Daher widerlegt der Befehlshaber der Gläubigen (a.) diese
Meinung sinngemäß folgendermaßen: Wenn Allah Einer ist, das
Buch, also der Heilige Qur´an eins ist und wenn der Prophet
(s.) einer ist, dann kann die Religion, die befolgt wird,
ebenfalls nur eine sein. Und wenn die Religion eine ist, wie
kann es da widersprüchliche Gesetze geben über irgendetwas,
weil es nur Unterschiede in einem Gesetz geben kann, wenn
demjenigen, der das Gesetz erlassen hat, es entfallen oder er
vergesslich ist, ihn Unvernunft überwältigt, oder er sich
vorsätzlich in Labyrinthe verwickelt, während Allah und Sein
Prophet (s.) über solchen Dingen stehen. Diese
Widersprüchlichkeiten können ihnen nicht zugeschrieben werden.

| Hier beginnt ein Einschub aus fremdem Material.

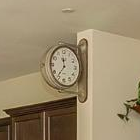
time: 11:36
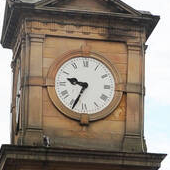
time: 9:34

Sie sind vielmehr das Ergebnis der Gedanken und Meinungen der
Leute, die sich der Verdrehung der Richtlinien der Religion
durch ihre eigenen Vorstellungen und entsprechenden Taten
gewidmet haben.
Allah muss es
entweder verboten oder geboten haben, diese Widersprüche zu
schaffen. Wenn Er dies zu ihren Gunsten angeordnet hat, wo ist
dieses Gesetz und an welcher Stelle steht es? Was hingegen das
Verbot dessen anbelangt, so sagt der Qur´an: Sprich: Hat
Allah euch (das) gestattet, oder erfindet ihr Lügen wider
Allah?
Das heißt,
alles, was nicht im Einklang mit den göttlichen Gesetzen
steht, ist eine unzulässige Hinzufügung [bid´a], und
unzulässige Hinzufügung in der Religion selbst sind verboten
und untersagt. Für Erfinder von Religion wird es in der
jenseitigen Welt weder Erfolg noch Wohlstand und Gutes geben,
da Allah sagt: „Und sagt nicht aufgrund des Falschen in
euren Zungen: ‚Das ist erlaubt, und das ist nicht erlaubt’, so
dass ihr eine Lüge erdichtet gegen Allah. Diejenigen, die eine
Lüge gegen Allah erdichten, haben keinen Erfolg.“
Wenn Allah
die vollkommene Religion unvollständig gelassen hätte, dann
wäre jener Glaube ganz klar Polytheismus. Wenn Er die Religion
hingegen in vollständiger Form herabgesandt hat, sie aber
dennoch unvollständig ist, dann müsste der Prophet (s.) bei
ihrer Übermittlung einen Fehler gemacht haben, so dass für
andere ein Spielraum bestand, um Fantasie und Meinung zur
Anwendung zu bringen. Dies – Allah bewahre! – würde eine
Schwäche des Propheten (s.) bedeuten und eine verheerende
Undeutlichkeit in Allahs Auswahl, so dass es wiederum nicht
die wahrhaftige Religion sein könnte.
Allah hat im
Heiligen Qur´an gesagt, dass Er nichts im Buche ausgelassen
hat und jede einzelne Angelegenheit klar gemacht hat. Wenn nun
ein Gesetz auf den Weg gebracht wird, das im Konflikt mit dem
Heiligen Qur´an steht, wäre es außerhalb des
Religionsgesetzes, und seine Basis wäre nicht auf Wissen und
Wahrnehmung oder auf Qur´an und Verfahrensweise [sunna] des
Propheten (s.) aufgebaut, sondern es wäre die persönliche
Meinung, die nicht als mit Religion und Glauben in Einklang
stehend betrachtet werden kann.
Der
Heilige Qur´an ist Basis und Quelle der Religion sowie der
Ursprung der religiösen Gesetzmäßigkeiten. Wenn die Gesetze
und Gesetzmäßigkeiten sich widersprechen würden, dann müssten
im Heiligen Qur´an und in der Sunna ebenfalls Widersprüche
vorhanden sein, und wenn es darin Widersprüche gäbe, dann
könnten sie nicht als Wort Gottes betrachtet werden. Wenn es
ein göttliches Gesetz ist, dann können die Gesetze sich nicht
widersprechen, so dass man alle unterschiedlichen und
gegensätzlichen Meinungen als korrekt sowie imaginäre
Rechtsgutachten als qur´anischen Befehl betrachten könnte. Das
ist der Schwerpunkt der Predigt Imam Alis (a.).